Federal- RICO
Statute
18 USC 1962. Prohibited activities
- It shall be unlawful for any person who has received any income derived, directly or indirectly, from a pattern of racketeering activity or through collection of an unlawful debt in which such person has participated as a principal within the meaning of section 2, title 18, United States Code, to use or invest, directly or indirectly, any part of such income, or the proceeds of such income, in acquisition of any interest in, or the establishment or operation of, any enterprise which is engaged in, or the activities of which affect, interstate or foreign commerce. A purchase of securities on the open market for purposes of investment, and without the intention of controlling or participating in the control of the issuer, or of assisting another to do so, shall not be unlawful under this subsection if the securities of the issuer held by the purchaser, the members of his immediate family, and his or their accomplices in any pattern or racketeering activity or the collection of an unlawful debt after such purchase do not amount in the aggregate to one percent of the outstanding securities of any one class, and do not confer, either in law or in fact, the power to elect one or more directors of the issuer.
- It shall be unlawful for any person through a pattern of racketeering activity or through collection of an unlawful debt to acquire or maintain, directly or indirectly, any interest in or control of any enterprise which is engaged in, or the activities of which affect, interstate or foreign commerce.
- It shall be unlawful for any person employed by or associated with any enterprise engaged in, or the activities of which affect, interstate or foreign commerce, to conduct or participate, directly or indirectly, in the conduct of such enterprise’s affairs through a pattern of racketeering activity or collection of unlawful debt.
- It shall be unlawful for any person to conspire to violate any of the provisions of subsection (a), (b), or (c) of this section.
Jury Instruction
Substantive Offense
The Defendant can be found guilty of that offense only if all of the following facts are proved beyond a reasonable doubt:
- That the Defendant was associated with an “enterprise” as defined in these instructions;
- That the Defendant knowingly and willfully committed, or knowingly and willfully aided and abetted the commission of at least two of the predicate offenses hereinafter specified;
- That the two predicate offenses allegedly committed by the Defendant were connected with each other by some common scheme, plan or motive so as to be a pattern of criminal activity and not merely a series of separate, isolated or disconnected acts;
- That through the commission of two or more connected offenses, the Defendant conducted or participated in the conduct of the “enterprise’s” affairs; and
- That the enterprise was engaged in or that is activities affected, interstater commerce.
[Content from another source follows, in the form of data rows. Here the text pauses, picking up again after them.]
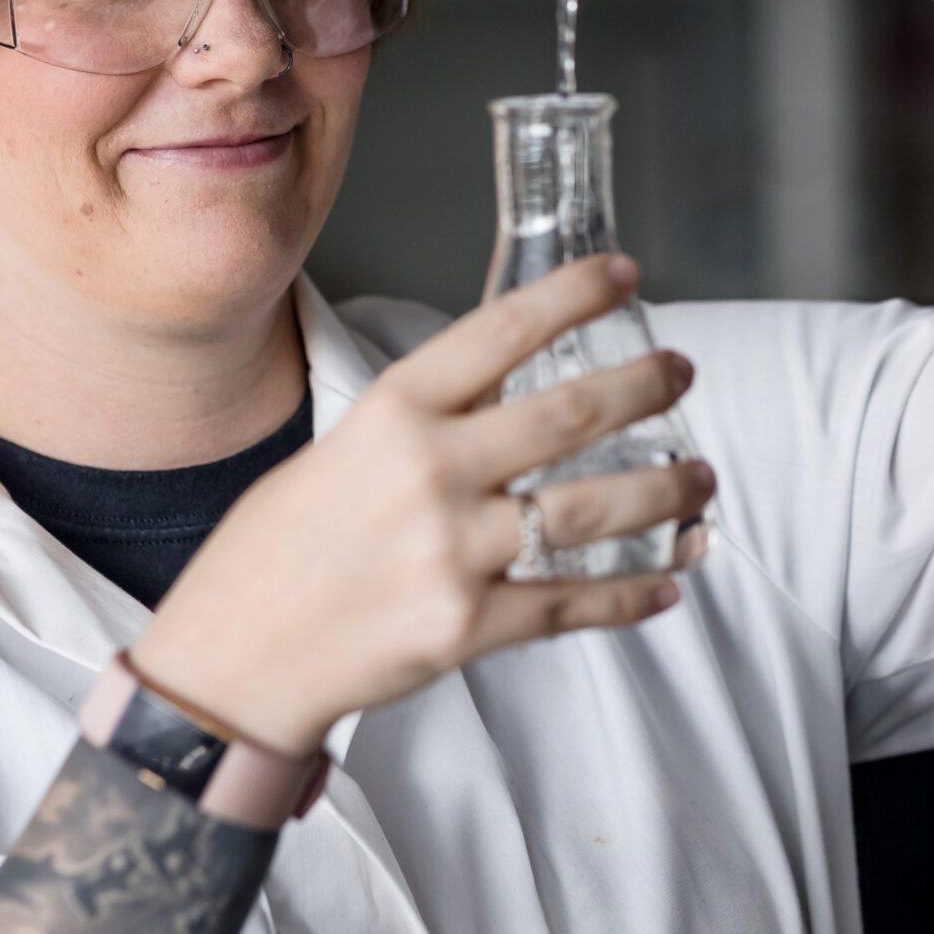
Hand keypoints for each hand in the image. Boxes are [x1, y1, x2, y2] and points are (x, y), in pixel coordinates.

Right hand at [125, 253, 714, 756]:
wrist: (233, 661)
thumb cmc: (277, 551)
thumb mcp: (337, 451)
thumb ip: (423, 425)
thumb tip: (505, 395)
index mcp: (393, 413)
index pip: (503, 329)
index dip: (576, 294)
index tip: (624, 273)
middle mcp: (430, 471)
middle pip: (571, 411)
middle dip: (646, 385)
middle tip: (681, 373)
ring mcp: (453, 552)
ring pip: (595, 508)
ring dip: (667, 491)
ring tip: (701, 478)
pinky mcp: (468, 627)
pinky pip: (574, 604)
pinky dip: (633, 594)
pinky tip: (667, 582)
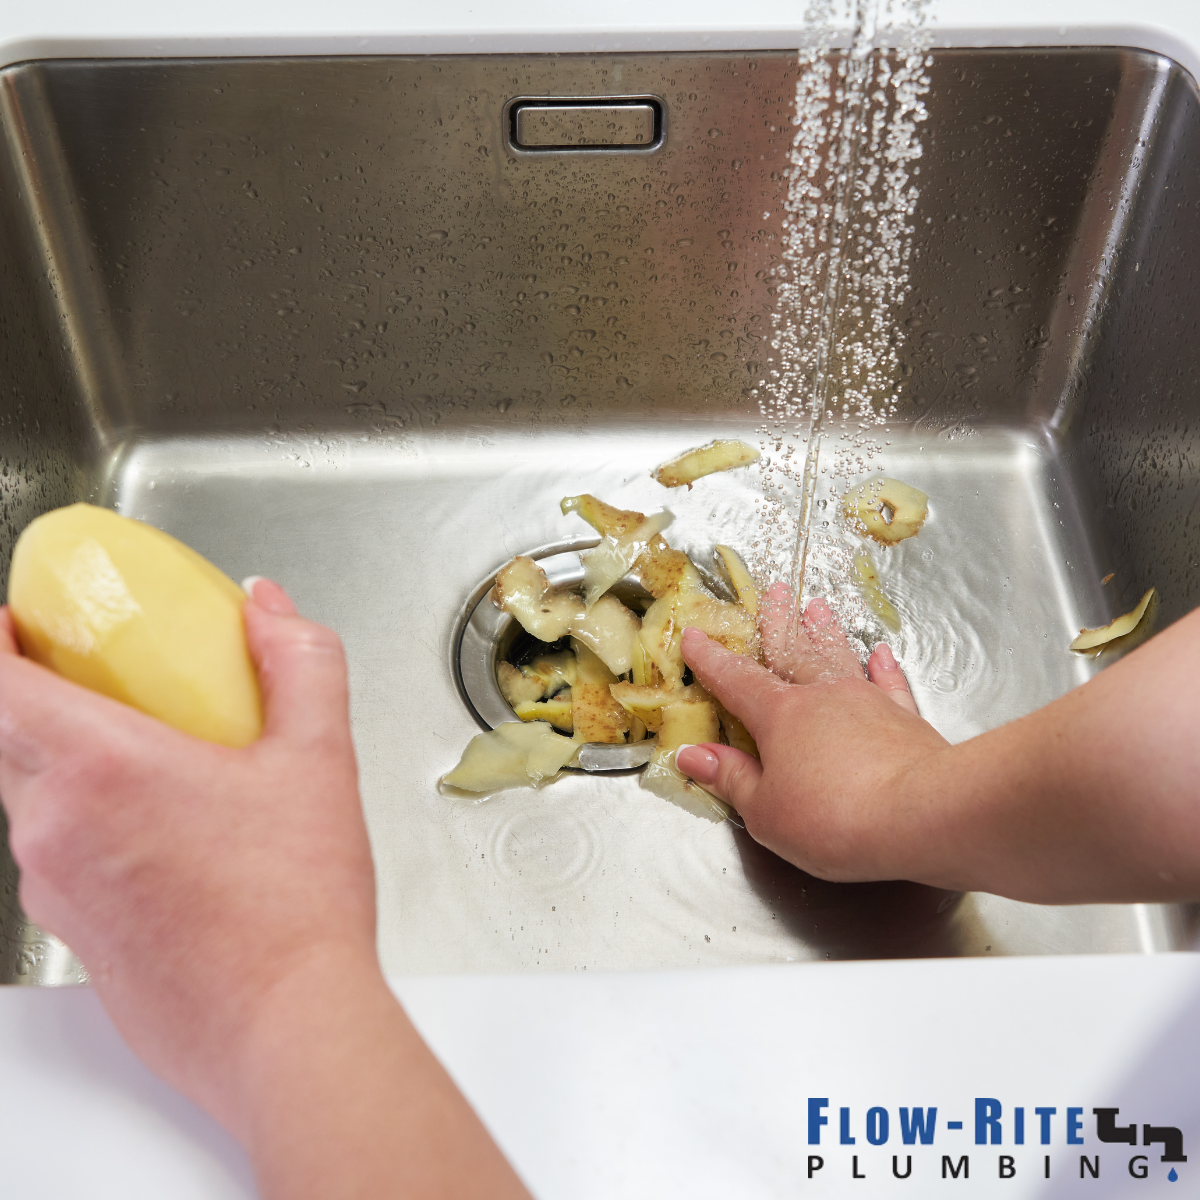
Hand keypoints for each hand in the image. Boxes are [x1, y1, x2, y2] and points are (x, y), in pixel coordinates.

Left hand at [0, 580, 527, 1198]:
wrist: (286, 1026)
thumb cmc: (295, 906)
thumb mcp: (321, 757)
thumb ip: (298, 661)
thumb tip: (267, 608)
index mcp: (100, 768)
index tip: (16, 623)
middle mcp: (53, 828)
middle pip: (2, 737)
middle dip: (32, 695)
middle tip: (91, 678)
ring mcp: (53, 888)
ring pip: (27, 799)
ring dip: (62, 763)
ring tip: (143, 757)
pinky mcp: (71, 933)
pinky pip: (51, 855)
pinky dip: (83, 822)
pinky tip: (162, 833)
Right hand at [676, 584, 950, 882]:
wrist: (923, 816)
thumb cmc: (835, 818)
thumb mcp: (765, 811)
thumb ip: (731, 779)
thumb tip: (693, 755)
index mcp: (780, 716)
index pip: (736, 680)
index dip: (712, 660)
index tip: (695, 638)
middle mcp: (822, 697)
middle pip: (793, 651)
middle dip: (778, 623)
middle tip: (773, 592)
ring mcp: (868, 703)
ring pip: (840, 657)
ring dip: (826, 632)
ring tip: (817, 607)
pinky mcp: (906, 720)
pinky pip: (890, 684)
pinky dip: (885, 668)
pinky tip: (882, 654)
With respect to the first specific fact stated above, the Government need only prove beyond a reasonable doubt that the Defendant was aware of the general existence of the enterprise described in the indictment in order for you to find that the Defendant was “associated.”
The term “enterprise” includes any partnership, corporation, association or other legal entity, and any union or group of individuals associated in fact although not a legal entity.
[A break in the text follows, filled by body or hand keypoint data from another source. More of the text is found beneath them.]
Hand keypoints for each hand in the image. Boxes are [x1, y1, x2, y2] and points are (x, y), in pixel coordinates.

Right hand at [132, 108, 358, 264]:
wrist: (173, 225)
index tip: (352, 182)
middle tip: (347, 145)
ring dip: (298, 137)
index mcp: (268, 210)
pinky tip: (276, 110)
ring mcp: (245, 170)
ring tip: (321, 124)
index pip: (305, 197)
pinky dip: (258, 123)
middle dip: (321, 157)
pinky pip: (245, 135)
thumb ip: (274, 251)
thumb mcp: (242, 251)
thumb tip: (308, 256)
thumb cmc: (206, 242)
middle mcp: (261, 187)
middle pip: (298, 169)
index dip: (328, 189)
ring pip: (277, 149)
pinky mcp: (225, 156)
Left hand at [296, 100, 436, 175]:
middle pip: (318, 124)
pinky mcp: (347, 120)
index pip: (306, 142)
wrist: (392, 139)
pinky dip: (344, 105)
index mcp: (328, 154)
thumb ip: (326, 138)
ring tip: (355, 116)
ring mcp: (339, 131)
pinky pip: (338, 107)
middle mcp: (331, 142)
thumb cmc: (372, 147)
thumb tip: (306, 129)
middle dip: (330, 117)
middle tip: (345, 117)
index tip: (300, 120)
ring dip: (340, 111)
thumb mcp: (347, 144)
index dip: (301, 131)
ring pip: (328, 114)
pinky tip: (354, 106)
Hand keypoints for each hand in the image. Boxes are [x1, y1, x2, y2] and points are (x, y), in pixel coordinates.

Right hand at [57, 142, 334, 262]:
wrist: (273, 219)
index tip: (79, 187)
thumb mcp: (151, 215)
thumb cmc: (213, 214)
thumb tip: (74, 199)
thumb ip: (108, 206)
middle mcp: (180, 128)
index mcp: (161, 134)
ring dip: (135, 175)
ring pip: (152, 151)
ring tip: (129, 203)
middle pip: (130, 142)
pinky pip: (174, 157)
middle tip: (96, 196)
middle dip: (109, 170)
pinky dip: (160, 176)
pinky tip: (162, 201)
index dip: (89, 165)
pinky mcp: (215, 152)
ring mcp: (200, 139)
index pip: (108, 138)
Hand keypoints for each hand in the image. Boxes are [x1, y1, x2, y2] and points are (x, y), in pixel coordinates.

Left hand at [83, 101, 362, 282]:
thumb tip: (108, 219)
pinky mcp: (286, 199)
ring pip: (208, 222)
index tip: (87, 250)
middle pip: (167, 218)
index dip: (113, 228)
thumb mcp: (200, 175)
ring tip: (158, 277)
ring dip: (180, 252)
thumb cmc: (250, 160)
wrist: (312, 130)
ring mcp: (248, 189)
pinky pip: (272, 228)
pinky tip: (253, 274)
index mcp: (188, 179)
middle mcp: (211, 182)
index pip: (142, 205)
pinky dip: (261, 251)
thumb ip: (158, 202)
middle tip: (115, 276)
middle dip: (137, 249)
The term “pattern of racketeering activity” requires at least two acts of “racketeering activity” sometimes called predicate offenses, which must have been committed within 10 years of each other, one of which must have occurred after October 15, 1970.
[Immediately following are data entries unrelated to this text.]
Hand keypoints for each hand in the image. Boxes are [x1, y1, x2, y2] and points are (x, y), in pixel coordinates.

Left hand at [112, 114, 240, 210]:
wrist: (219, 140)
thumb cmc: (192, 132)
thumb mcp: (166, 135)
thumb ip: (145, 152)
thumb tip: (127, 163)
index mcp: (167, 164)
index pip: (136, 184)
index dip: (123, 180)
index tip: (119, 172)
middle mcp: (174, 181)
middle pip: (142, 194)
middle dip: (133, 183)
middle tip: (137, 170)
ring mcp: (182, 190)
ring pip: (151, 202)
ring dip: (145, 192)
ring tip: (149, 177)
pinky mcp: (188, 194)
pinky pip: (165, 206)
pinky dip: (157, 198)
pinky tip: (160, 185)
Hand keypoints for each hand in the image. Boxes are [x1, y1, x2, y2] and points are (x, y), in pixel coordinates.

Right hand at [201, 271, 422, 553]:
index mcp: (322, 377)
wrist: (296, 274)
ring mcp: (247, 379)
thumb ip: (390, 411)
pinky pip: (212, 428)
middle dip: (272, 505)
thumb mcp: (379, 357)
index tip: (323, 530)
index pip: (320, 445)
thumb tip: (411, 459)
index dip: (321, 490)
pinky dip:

The term “racketeering activity” includes an act in violation of Title 18 of the United States Code relating to mail fraud (section 1341) and wire fraud (section 1343).
Conspiracy
The Defendant can be found guilty of that offense only if all of the following facts are proved beyond a reasonable doubt:
- That two or more persons, in some way or manner, came to a mutual understanding to try to accomplish a common and unlawful plan, namely, to engage in a “pattern of racketeering activity” as charged in the indictment; and
- That the Defendant knowingly and willfully became a member of such conspiracy; and
- That at the time the Defendant willfully agreed to join in such conspiracy, the Defendant did so with the specific intent either to personally participate in the commission of two “predicate offenses,” as elsewhere defined, or that the Defendant specifically intended to otherwise participate in the affairs of the “enterprise” with knowledge and intent that other members of the conspiracy would commit two or more “predicate offenses” as part of a “pattern of racketeering activity.”
Under the law, a “conspiracy” is an agreement or a kind of “partnership in criminal purposes” in which each member becomes the agent or partner of every other member.
A person may become a member of a conspiracy without knowing all of the details of the unlawful scheme, and without knowing who all of the other members are. So, if a Defendant has a general understanding of the unlawful purpose of the plan (including the nature and anticipated weight of the substance involved) and knowingly and willfully joins in that plan on one occasion, that is sufficient to convict that Defendant for conspiracy even though the Defendant did not participate before and even though the Defendant played only a minor part.
Of course, mere presence at the scene of the transaction or event, or the mere fact that certain persons may have associated with each other, and may have assembled together and discussed common aims and interests, does not, standing alone, establish proof of a conspiracy. Also, a person who has no knowledge of a conspiracy, but who happens to act in a way that advances some purpose of one, does not thereby become a conspirator.